Monde
Erdogan est le véritable Daech !
Ghaleb Kandil
Photo:
D.R.
Dimanche 5 octobre 2014
Le président turc, Recep Erdogan, est le
chef des « Frères Musulmans » dans une
région qui l’a submergé de déceptions.
Incapable de vaincre la Syrie et son
commandant en chef, il a vu se dissiper
ses rêves de gloire à la tête d’un
néo-empire ottoman. Incapable de gagner
son pari consistant à imposer sa tutelle
coloniale aux peuples du Levant et de
l’Égypte, il a déchaîné sa haine
seldjoukide profonde en conspirant
contre la Syrie, l'Égypte, l'Irak, et en
s’ingérant dans les moindres affaires du
Monde arabe.
Tous les chemins qui
profitent à Daech, en finance, en armes
et en effectifs, passent par Istanbul,
où se concrétisent les transactions de
vente du pétrole volé, en Irak et en
Syrie, par l’intermédiaire d’entreprises
turques qui se chargent de sa livraison
à leurs clients étatsuniens et sionistes
puis virent des sommes colossales, se
chiffrant en millions par jour, dans les
caisses d’Al-Baghdadi.
C’est sous les
auspices des agences du renseignement
turc que des milliers de turcs ont été
recrutés dans les rangs de Daech, que
des camps ont été dressés pour les
entraîner et que des « maisons de
convalescence » les ont accueillis.
Nombre d’entre eux ont été filmés dans
ces « lieux de repos d’après les
massacres ». Leurs photos ainsi que de
nombreuses enquêtes relatant leurs
périples ont même été publiées par la
presse turque ! Et c’est toujours sous
ces mêmes auspices qu’ont afflué des
milliers de combattants étrangers qui
ont fait dire à Obama que « l’Occident
craignait leur retour vers leurs pays
d'origine ».
Quant aux armes
financées par l'Arabie saoudite et par
le Qatar, une grande partie a été
acheminée vers la Turquie pour être
remise à Daech, mais aussi à des
factions d’agents du renseignement turc
qui ont massacré à leur tour, ont pillé
les usines syriennes, et ont ravagé le
nord et l'est de la Syrie ; quoique la
part la plus importante du butin soit
néanmoins revenue aux « Dawaech »
[pluriel du terme : membre de Daech]
pour règlement de la facture des
attaques visant les Kurdes en Irak et en
Syrie.
La Turquie est l’état
agresseur où se sont regroupées « les
salles d'opération pour destruction de
la Syrie » dirigées par le général US
David Petraeus. C’est l’état qui s’est
chargé d’organiser « les conférences des
mercenaires » selon leurs éditions
successives, mais toujours sous la
bannière d’une prétendue opposition
syrienne. Une opposition dont
l’apparence, l’appellation et les chefs,
ont varié au gré des patrons US,
mais dont la constante est demeurée
dépendante de l’illusion d’une
gouvernance ottomane des plus
déterminées du fait de sa haine de la
Syrie et de son peuple, et de son
hostilité à tout ce qui est arabe.

__________________________________________________

- **Consignes**
1/ Recopiez le passage de l'article sur Erdogan et Daech compris entre « C’est sous les » et « les ont accueillis. » inclus, en remplaçant « camps » par « sites ».
2/ Veuillez écrire la suite de l'article sur Erdogan et Daech à partir de l'endroit où il s'arrête.

- **Données fournies**
__________________________________________________

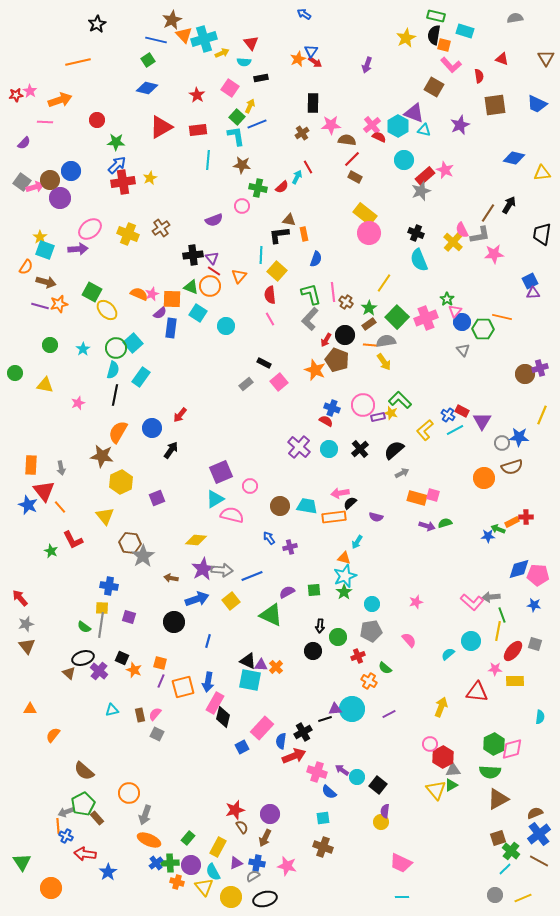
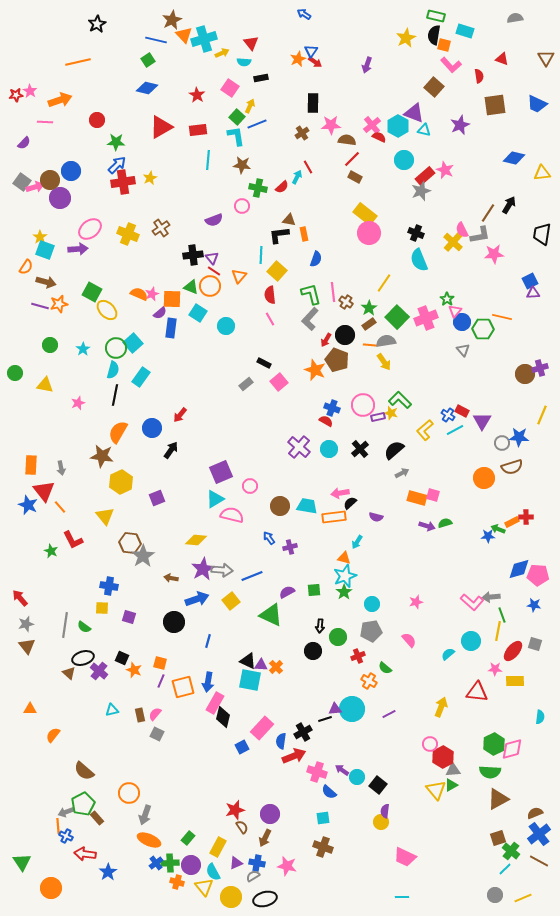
brown square at (434, 87): rotated 12 degrees clockwise
gray line at (101, 625): moved 36 px left
pink trapezoid at (401, 863): moved 4 px right, 6 px up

__________________________________________________

- **Réponses par tâche**
1/
C’est sous les
auspices des agences du renseignement
turc que des milliers de turcs ont été
recrutés dans les rangs de Daech, que
des sites ont été dressés pour les
entraîner et que des « maisons de
convalescence » les ont accueillis.

2/
Erdogan
vise
l’Égypte arabe, peuple
et dirigeants, depuis
sa révolte contre l’Organisation
des Frères Musulmans, « mère du
terrorisme et servante du colonialisme
en Orient », parce que les Égyptiens
qui ont cru à leur
propagande ont vite découvert
l’hypocrite transaction signée dans les
locaux de l’Ambassade US, à la veille de
l’arrivée de Mohamed Morsi au pouvoir,
sous l’égide du calife de l’illusion
ottomane, fabricant de Daech et
protecteur des groupes takfiri sévissant
en Syrie.
Erdogan veut
disloquer l'Irak et ambitionne d’occuper
Kirkouk, et le voici qui se prépare à
attaquer la Syrie pour parfaire le
« plan Daech », sous prétexte d’une
prétendue « zone de sécurité » qu’il
cherche à imposer sur le terrain.
Mais la moindre
avancée de la Turquie en territoire
syrien sera considérée comme une
agression contre la Syrie, sa
souveraineté et son indépendance. Elle
déclenchera une réponse ferme et
adaptée, l’État syrien étant fin prêt
pour repousser les agresseurs.
Les autorités
syriennes se sont comportées avec
sagesse en acceptant la « coordination
non déclarée » avec l'administration US
pour lui permettre de sauver la face et
lui épargner le coût d’un échec moral et
politique, alors que les frappes
aériennes US sont bel et bien
coordonnées à l'avance avec Damas ;
ceci, sans que la Syrie ne les légitime
tant qu’elles se déroulent « en
dehors du cadre du Conseil de
sécurité et donc en dehors de la
légitimité internationale ».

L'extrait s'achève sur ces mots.